Here’s a challenge: cycle an array in-place. That is, given an array \([x_0, x_1, \dots, x_{n-1}]\) and a number \(m\), you must make \([x_m, x_{m+1}, \dots, x_{n-1}, x_0, x_1, \dots, x_{m-1}]\) using only a constant amount of additional memory.

Solution: Here’s the solution presented by Jon Bently in Programming Pearls.

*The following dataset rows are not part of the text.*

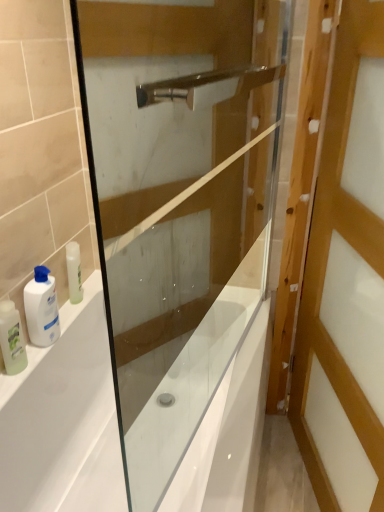
Question: Would you say transparent glass screen door at center is part of wooden door at right's contents?

Choices:
 (A) yes
 (B) no

Answer: (B)

Question: Is wooden door at right in contact with transparent glass screen door at center?

Choices:
 (A) yes
 (B) no

Answer: (B)

Question: Is wooden door at right further to camera compared to transparent glass screen door at center?

Choices:
 (A) no
 (B) yes

Answer: (B)

Question: Is wooden door at right positioned far away from transparent glass screen door at center?

Choices:
 (A) yes
 (B) no

Answer: (B)

Question: From a real-world perspective, is wooden door at right on transparent glass screen door at center?

Choices:
 (A) yes
 (B) no

Answer: (B)

Question: Considering the relative sizes of wooden door at right and transparent glass screen door at center in the image provided, is wooden door at right smaller than transparent glass screen door at center?

Choices:
 (A) no
 (B) yes

Answer: (A)

Question: From a real-world perspective, is wooden door at right located beneath translucent plastic bottle at left, which appears as the first toiletry when viewed from the left?

Choices:
 (A) yes
 (B) no

Answer: (B)

Question: Is wooden door at right further to camera compared to translucent plastic bottle at left, arranged as the second toiletry when viewed from the right?

Choices:
 (A) yes
 (B) no

Answer: (B)

Question: Could you tell me if wooden door at right is turned towards translucent plastic bottle at left, which appears as the first toiletry when viewed from the left?

Choices:
 (A) no
 (B) yes

Answer: (B)

Question: From a real-world perspective, is wooden door at right positioned over translucent plastic bottle at left, which appears as the first toiletry when viewed from the left, based on gravity?

Choices:
 (A) yes
 (B) no

Answer: (A)

Question: Is wooden door at right to the right of translucent plastic bottle at left, which appears as the first toiletry when viewed from the left, from the viewer's perspective?

Choices:
 (A) yes
 (B) no

Answer: (A)

Question: Does wooden door at right have a greater height compared to translucent plastic bottle at left, which appears as the first toiletry when viewed from the left?

Choices:
 (A) no
 (B) yes

Answer: (B)

Question: Considering the relative sizes of white glossy bathtub at lower left and wooden door at right in the image provided, is white glossy bathtub at lower left smaller than wooden door at right?

Choices:
 (A) no
 (B) yes

Answer: (A)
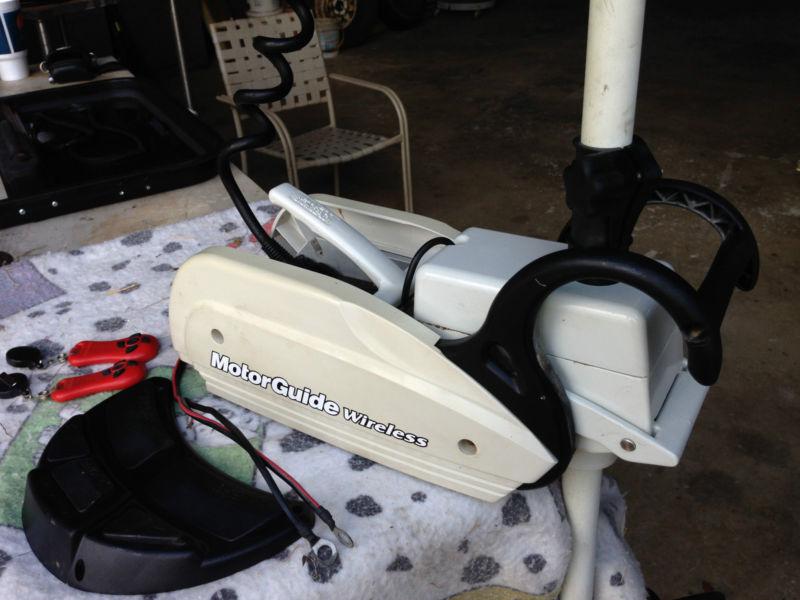
At what (x,y) coordinates should I click in order to perform the action: click on floor. Please return your answer as a coordinate pair (x, y). The width and height of the screenshot is (800, 600). Looking at the image, I should click on (482, 182).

The idea is to use three sub-array reversals.

First, reverse \([0, m-1]\) to get:

\[[x_{m-1}, x_{m-2}, \dots, x_0, x_m, x_{m+1}, \dots, x_{n-1}]\]

Second, reverse \([m, n-1]\) to get:

\[[x_{m-1}, x_{m-2}, \dots, x_0, x_{n-1}, x_{n-2}, \dots, x_m]\]

Finally, reverse \([0, n-1]\) to get:

\[[x_m, x_{m+1}, \dots, x_{n-1}, x_0, x_1, \dots, x_{m-1}]\]

In addition to its startling simplicity, this solution also has a lovely mnemonic: hold your hands in front so that you’re looking directly at your palms; flip one hand so that you can see it’s back; flip the other so that you’re now looking at the backs of your hands; now flip both hands together so that you see the palms again.

===----0    |    ----3    |    ----3    |    4----===
   -\--1    |    ----2    |    ----2    |    5--/-
   -|--2    |    ----1    |    ----1    |    6--|-
   ----3    | ===----0    | ===----0    |    7----
   4----=== |    4----=== |    7----    | ===----0
   5--/-    |    5--/-    |    6----    |    -\--1
   6--|-    |    6--|-    |    5----    |    -|--2
   7----    |    7----    |    4----=== |    ----3

Speaking of Programming Pearls, I think it’s one of the few coding books worth owning. It’s filled with clever solutions to all sorts of software problems and you uncover something new with every reading.